Judgment vacated. Remanded for further proceedings consistent with this opinion.

DANA, Justice, with whom WATHEN, Chief Justice, joins, dissenting.

[¶ 12] I respectfully dissent. Although we have never held that a contract for employment is subject to the good faith requirement of commercially reasonable conduct, the court's instruction on this point was harmless in two respects.

[¶ 13] First, it is inconceivable that the jury could have found CMMS and Lynch liable for fraud and a breach of a duty of good faith, but not liable for a simple breach of the underlying oral employment contract. The gravamen of Niedojadlo's complaint was that Lynch and, in effect, CMMS intentionally altered Niedojadlo's account records in order to prevent Niedojadlo from being fully compensated for work that he had completed for the company. This act of deception, which necessarily formed the basis of the jury's finding on the fraud count, also compels the jury's implied finding that CMMS breached what must be an essential element of the parties' contract, namely, that CMMS would pay Niedojadlo for the work he performed.
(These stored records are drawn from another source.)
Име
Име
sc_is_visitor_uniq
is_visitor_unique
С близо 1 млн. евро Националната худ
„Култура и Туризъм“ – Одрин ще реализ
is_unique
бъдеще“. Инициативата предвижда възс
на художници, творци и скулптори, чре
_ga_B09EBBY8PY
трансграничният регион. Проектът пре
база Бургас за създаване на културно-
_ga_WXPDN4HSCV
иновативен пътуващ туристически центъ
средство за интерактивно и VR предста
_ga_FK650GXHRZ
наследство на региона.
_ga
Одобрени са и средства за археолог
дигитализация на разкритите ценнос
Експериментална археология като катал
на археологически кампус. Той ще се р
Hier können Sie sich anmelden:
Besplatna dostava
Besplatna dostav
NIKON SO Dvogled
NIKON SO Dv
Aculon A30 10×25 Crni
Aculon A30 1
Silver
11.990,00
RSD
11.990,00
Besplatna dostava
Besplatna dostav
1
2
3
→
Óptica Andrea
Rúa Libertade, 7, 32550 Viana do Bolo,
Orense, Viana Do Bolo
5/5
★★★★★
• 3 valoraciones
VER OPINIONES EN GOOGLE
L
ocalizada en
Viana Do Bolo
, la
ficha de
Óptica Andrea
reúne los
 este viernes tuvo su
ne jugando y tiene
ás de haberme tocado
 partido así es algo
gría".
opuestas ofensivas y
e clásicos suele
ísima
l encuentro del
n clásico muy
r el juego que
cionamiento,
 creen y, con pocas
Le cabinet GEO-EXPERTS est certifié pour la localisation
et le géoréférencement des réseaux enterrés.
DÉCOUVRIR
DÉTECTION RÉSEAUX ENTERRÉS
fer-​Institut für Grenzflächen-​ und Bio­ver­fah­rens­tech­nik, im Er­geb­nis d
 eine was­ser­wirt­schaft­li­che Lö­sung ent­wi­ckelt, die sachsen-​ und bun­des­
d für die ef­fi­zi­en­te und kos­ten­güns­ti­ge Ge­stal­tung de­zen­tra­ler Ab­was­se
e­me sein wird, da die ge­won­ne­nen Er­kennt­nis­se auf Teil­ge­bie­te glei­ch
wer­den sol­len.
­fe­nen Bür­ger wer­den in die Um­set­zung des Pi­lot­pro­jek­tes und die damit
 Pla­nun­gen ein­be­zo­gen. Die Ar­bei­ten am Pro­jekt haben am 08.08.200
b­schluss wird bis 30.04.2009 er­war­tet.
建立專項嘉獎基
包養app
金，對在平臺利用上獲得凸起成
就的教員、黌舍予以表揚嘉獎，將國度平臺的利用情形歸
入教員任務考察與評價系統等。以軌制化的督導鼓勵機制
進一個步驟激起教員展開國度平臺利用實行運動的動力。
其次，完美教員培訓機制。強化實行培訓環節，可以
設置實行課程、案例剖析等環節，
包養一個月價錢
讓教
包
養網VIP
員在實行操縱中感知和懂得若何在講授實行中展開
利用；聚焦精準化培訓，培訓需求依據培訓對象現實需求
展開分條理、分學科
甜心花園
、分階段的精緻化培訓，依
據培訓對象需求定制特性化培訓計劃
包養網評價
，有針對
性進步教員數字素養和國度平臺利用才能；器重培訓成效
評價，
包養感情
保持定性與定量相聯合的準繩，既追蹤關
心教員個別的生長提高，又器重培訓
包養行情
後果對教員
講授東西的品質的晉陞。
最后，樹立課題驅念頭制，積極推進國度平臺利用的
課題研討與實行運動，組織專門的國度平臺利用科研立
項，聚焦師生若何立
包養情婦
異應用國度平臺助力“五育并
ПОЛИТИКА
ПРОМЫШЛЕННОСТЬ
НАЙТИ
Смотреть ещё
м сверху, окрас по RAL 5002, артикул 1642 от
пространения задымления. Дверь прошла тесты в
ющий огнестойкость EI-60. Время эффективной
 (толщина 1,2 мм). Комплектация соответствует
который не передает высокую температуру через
[¶ 14] Furthermore, the jury's finding that Lynch and CMMS perpetrated a fraud on Niedojadlo is fully supported by the evidence and provides an independent rational basis for the damage award. "A damage award will be disturbed only when it is plain that there is no rational basis upon which the amount of the award may be supported. A rational basis exists if there is any competent evidence in the record to support it." James v. MacDonald, 1998 ME 148, ¶ 11, 712 A.2d 1054 (quotation omitted). Based on the record, the jury rationally could have found that Niedojadlo reasonably relied on CMMS to accurately record the compensation to which *938 he was entitled, and that the company's intentional alteration of the books caused Niedojadlo to suffer damages in the amount of the alteration.

[¶ 15] I would affirm the judgment entered in the Superior Court.

NOTES

[1] Lynch is the owner of the controlling capital stock of Lynco, Inc., of which the Company is a division.

[2] In its instruction to the jury concerning the applicable law of contracts, the trial court stated:

I do want to tell you that in addition to the explicit terms in an oral contract, there is in every contract under Maine law an implicit requirement that obligates both parties to perform their duties according to the principles of good faith and fair dealing. The plaintiff alleges that the corporate defendant violated this good faith requirement. Good faith requires an honest intention to carry out the obligations imposed by a contract without any ulterior motive and without taking unfair advantage of the other party to the contract.... The good faith inquiry has two parts, an objective part and a subjective part. The subjective part requires you, the jury, to evaluate whether the party had an honest motive to carry out the contract, and the objective part requires you to evaluate the party's conduct in terms of whether or not it was commercially reasonable. Now, that's the law of contracts as it relates— for you to consider.

[3] We have held that "in every insurance contract an insurer owes a duty to act in good faith and deal fairly with its insured." Marquis v. Farm Family Mut. Ins. Co., 628 A.2d 644, 648 (Me. 1993) (emphasis added). Our decision in Marquis concerns the duty of good faith owed by an insurer to its insured and thus has no application to the present case.